Truly this is the age when everything old is new again.
Personally, I've never been a fan of Hollywood remakes, revisionings, prequels, too long overdue sequels and so on. It's been my experience that these types of projects just fail to capture the creativity and spirit of the originals. Being "original" is what made things so great in the first place: they were new, unique, fresh, not pale imitations or wannabes. Sometimes remakes just miss the point completely and end up a bungled mess (looking at you here, "The Avengers" movie!) Often, part of what made classics so great were an "x factor" that really can't be recaptured: their success was driven by the personality or performance of a particular actor/actress, or it was "of an era" where the series came around at exactly the right time & just successfully captured the cultural zeitgeist of its day.

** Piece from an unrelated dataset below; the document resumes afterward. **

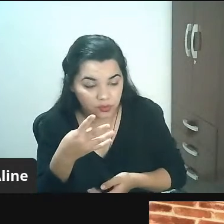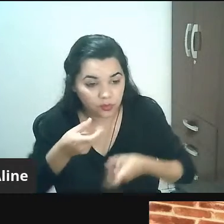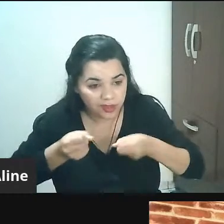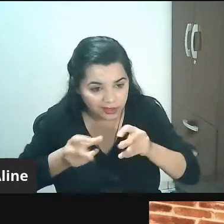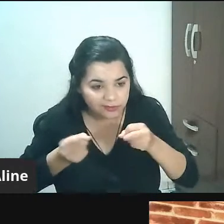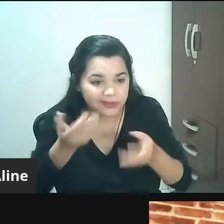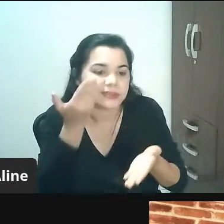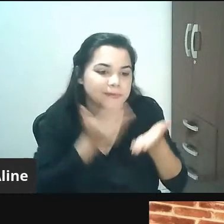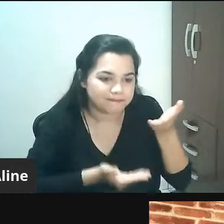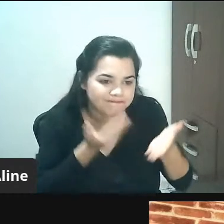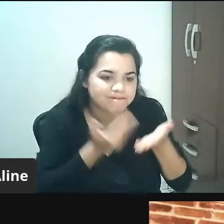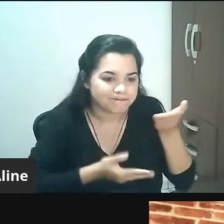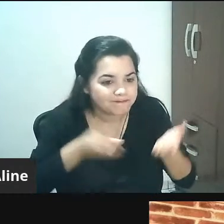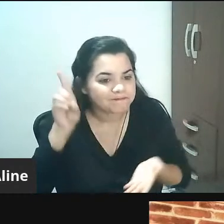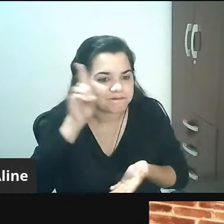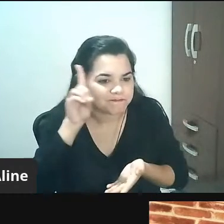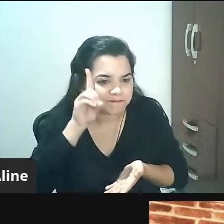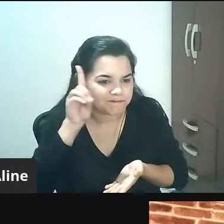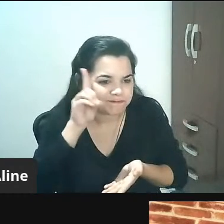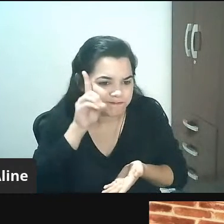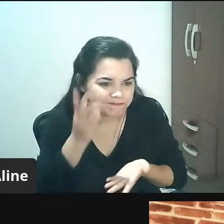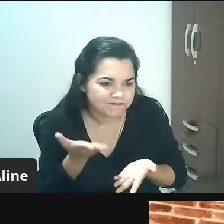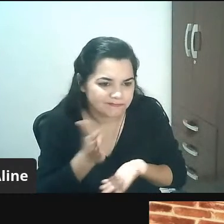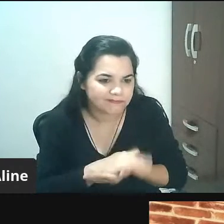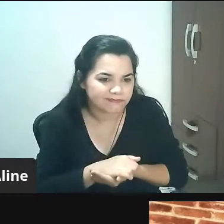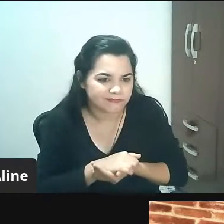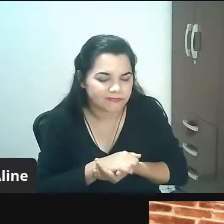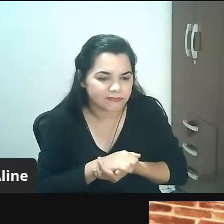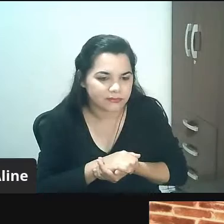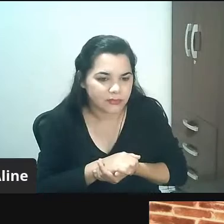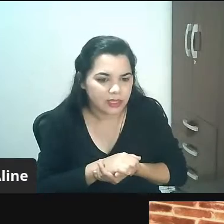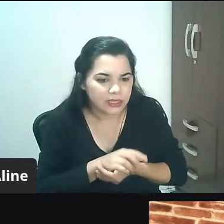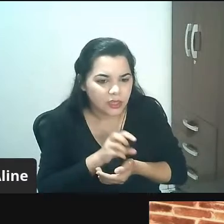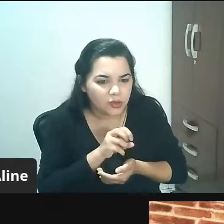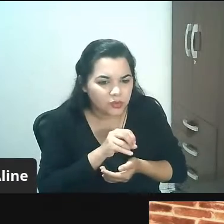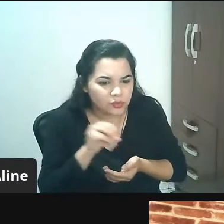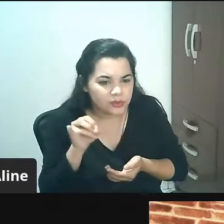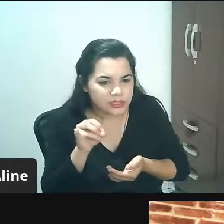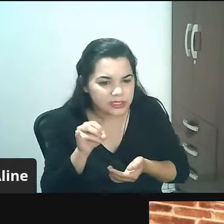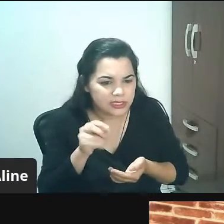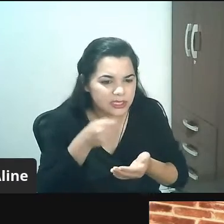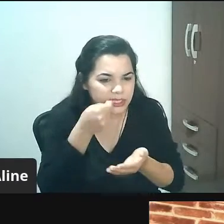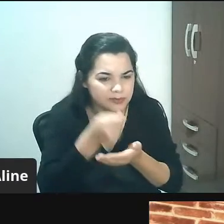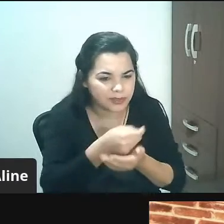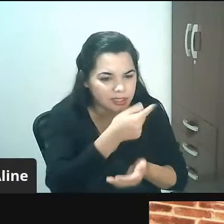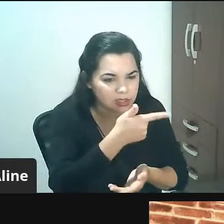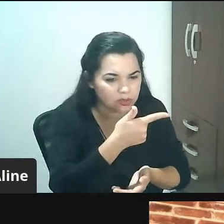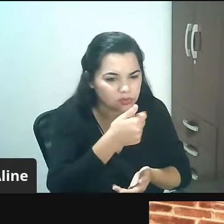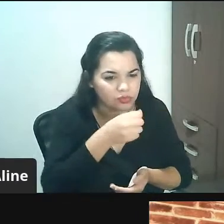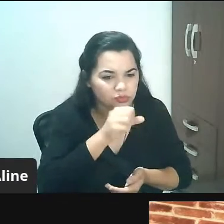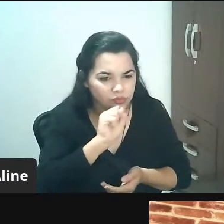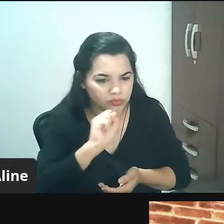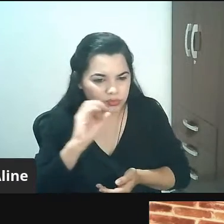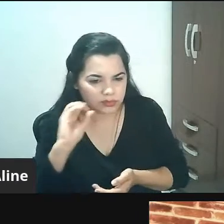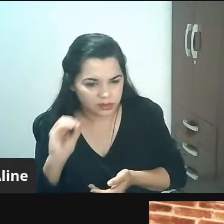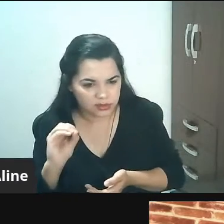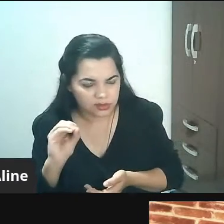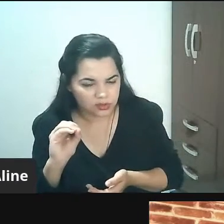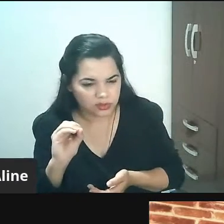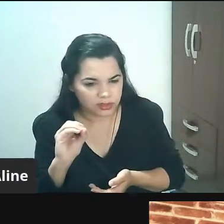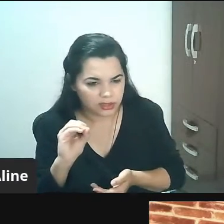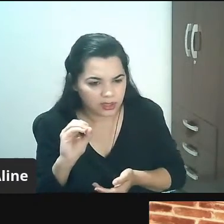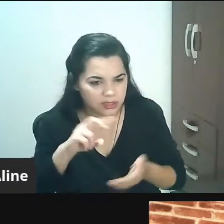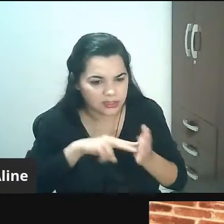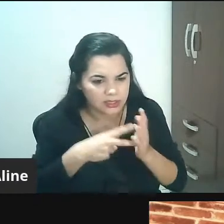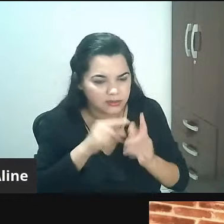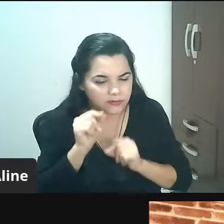24 vendas perdidas por dia se eles estivessem comprando os mesmos 280 que aqueles 4 estão pagando em média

This year in particular seems to be the year when Hollywood is revisiting a lot of the staples of my pop culture diet, trying to cash-in on the series I have enjoyed the most from the past. Part of me gives the entertainment industry the benefit of the doubt & thinks they are just tapping into our collective sense of nostalgia & trying to rekindle the old flames. Still, I can't help but wonder if they're just completely bankrupt of ideas and have to rehash what's already been done. After all, using a premise that's already written & is already familiar to the viewing public seems like a quick and easy way to work.
Just this year there have been several "remakes" of my favourite tv series or books that have been released or announced:
Watchmen live action movie (2 thumbs way down from me on that one! I highly recommend watching the "motion comic" instead.)
Star Trek original series "elseworlds" movie (Which we've already seen & I discussed here previously.)
V a new mini-series on ABC
The Prisoner a new mini-series from AMC starring Sir Ian McKellan & Jim Caviezel
The Lone Ranger a movie from Disney starring Johnny Depp as Tonto
Jonah Hex a live action movie starring Josh Brolin
All I can say is best of luck... I mean, can you really picture anyone else but Clayton Moore as the Lone Ranger? Or The Village without Patrick McGoohan as Number 6, who also masterminded the entire series? Those actors are synonymous with those roles and the success of the series hinged on their creative input. Also, now that the Cold War is over and done, do audiences really have the appetite for the grand resistance story that was "V"? It certainly didn't work for the Watchmen movie. And as much as I love a good western, are frontier stories as relevant now as in the heyday of the space race?
Admittedly, I realize that my tastes are not always compatible with the majority of the viewing public (for example: I love classic Dr. Who but despise the wildly popular new series!) so naturally take my opinion with a grain of salt.